By Carmelina G. Allis

The FDA has issued a Federal Register notice announcing a program that establishes a timeframe for the submission and agency review of responses to Form FDA-483s before the agency’s issuance of Warning Letters.  This announcement is in line with our prior report regarding the new FDA Commissioner’s promises to intensify the agency’s enforcement program.

After issuance of a 483, it is not uncommon for inspected establishments to submit a written response to FDA describing their intent to correct the observations listed in the 483.  Such responses, however, which can sometimes result in numerous correspondences over a period of many months, generally help delay FDA’s issuance of a Warning Letter.  It has been the agency’s practice not to issue a Warning Letter if the company is not a serious or repeat offender, and the 483 written response appears to indicate that the company has implemented most corrective actions and shows the company’s good-faith effort to comply with FDA’s regulations.  That is, in general, FDA will not issue a Warning Letter until it has completed its review of the company’s 483 response.

That practice, however, will soon come to an end.  As of September 15, 2009, FDA will start a new program where it will allow a company 15 business days to respond to a 483 from the date of issuance of the 483.  If the response is received within those 15 business days, FDA will conduct a detailed review of the response before determining whether to issue a Warning Letter.  If the agency decides to issue the Warning Letter after reviewing the company’s timely response, the Warning Letter will recognize receipt of the response and contain a reply as to the apparent adequacy of the company’s corrective actions set forth in its response.  If FDA receives a 483 response more than 15 days after the 483 was issued, the agency will not likely delay the issuance of a Warning Letter in order to review the 483 response.

These procedures have been prompted by the efforts of Dr.
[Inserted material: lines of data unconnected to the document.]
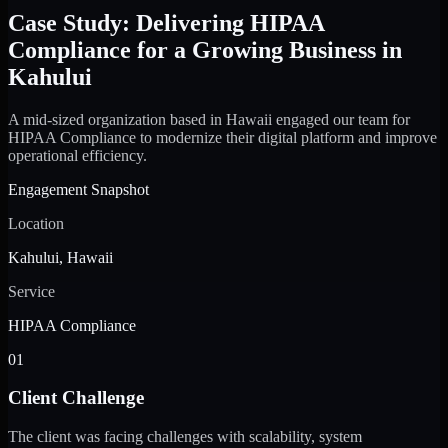
Case Study: Delivering HIPAA
Compliance for a Growing Business in
Kahului
A mid-sized organization based in Hawaii engaged our team for
HIPAA Compliance to modernize their digital platform and improve
operational efficiency.
Engagement Snapshot
Location
Kahului, Hawaii
Service
HIPAA Compliance
01
Client Challenge
The client was facing challenges with scalability, system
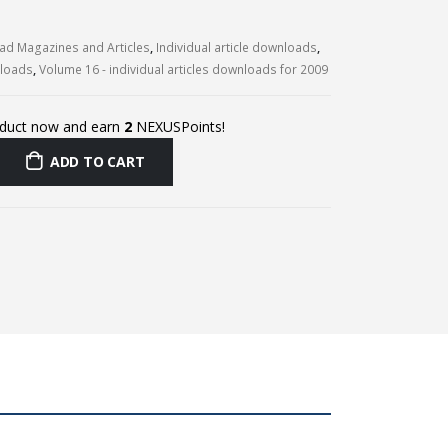
d Magazines and Articles
,
Individual article downloads
,
nloads
,
Volume 16 - individual articles downloads for 2009
oduct now and earn
2
NEXUSPoints!
ADD TO CART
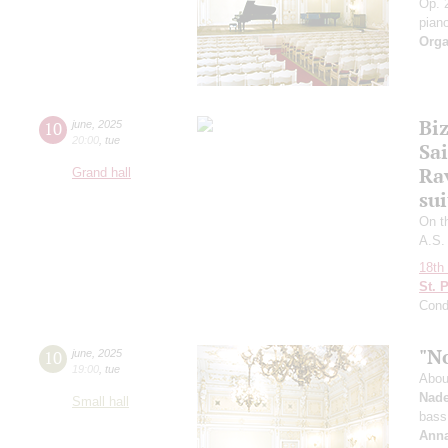
Op. 2
pian
Orga
Bi
10
june
,
2025
20:00
,
tue
Sai
Ra
Grand hall
sui
On t
A.S.
18th 
St. 
Cond
"N
10
june
,
2025
19:00
,
tue
Abou
Nade
Small hall
bass
Anna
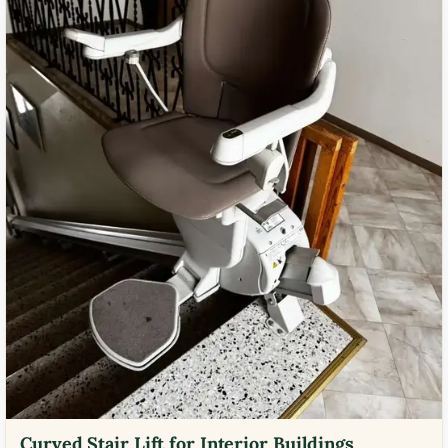
Curved Stair Lift for Interior Buildings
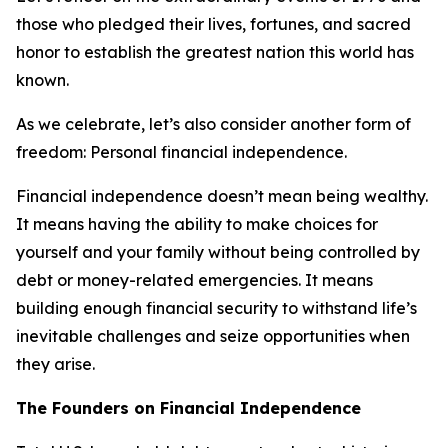
those who pledged their lives, fortunes, and sacred
honor to establish the greatest nation this world has
known.
As we celebrate, let’s also consider another form of
freedom: Personal financial independence.
Financial independence doesn’t mean being wealthy.
It means having the ability to make choices for
yourself and your family without being controlled by
debt or money-related emergencies. It means
building enough financial security to withstand life’s
inevitable challenges and seize opportunities when
they arise.
The Founders on Financial Independence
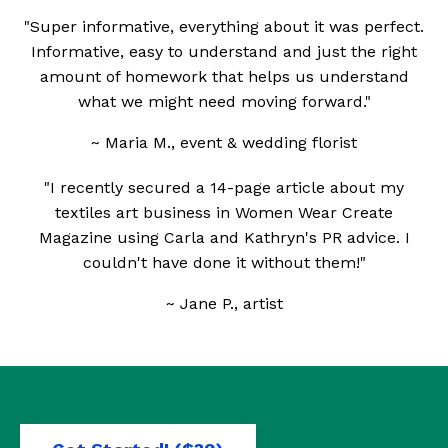
"Super informative, everything about it was perfect.
Informative, easy to understand and just the right
amount of homework that helps us understand
what we might need moving forward."
~ Maria M., event & wedding florist
"I recently secured a 14-page article about my
textiles art business in Women Wear Create
Magazine using Carla and Kathryn's PR advice. I
couldn't have done it without them!"
~ Jane P., artist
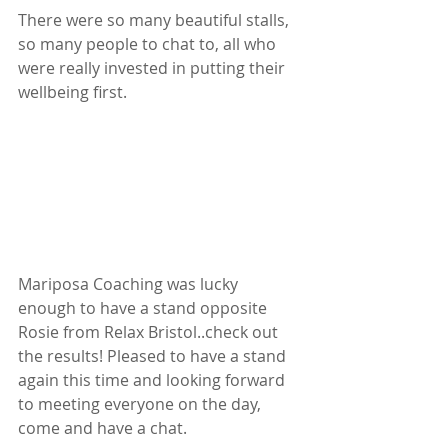
There were so many beautiful stalls, 
so many people to chat to, all who 
were really invested in putting their 
wellbeing first.
Mariposa Coaching was lucky 
enough to have a stand opposite 
Rosie from Relax Bristol..check out 
the results! Pleased to have a stand 
again this time and looking forward 
to meeting everyone on the day, 
come and have a chat.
Margaret A. Hamburg, the new FDA Commissioner, to step up the agency’s enforcement program.  Along with those efforts, Dr. Hamburg recently promised that the agency will issue “close-out notices” to those companies that fully correct violations.  This Federal Register notice, however, fails to explain whether FDA will implement such a program, or whether companies should expect to receive such letters after satisfactorily addressing FDA’s observations.

FDA will conduct an assessment of this program after 18 months, and will then decide whether to implement it permanently.  The announcement fails to identify the criteria that the agency will evaluate that will serve as indicators that the program has been successful.  The stated goal of the program is to facilitate the agency’s timely issuance of Warning Letters.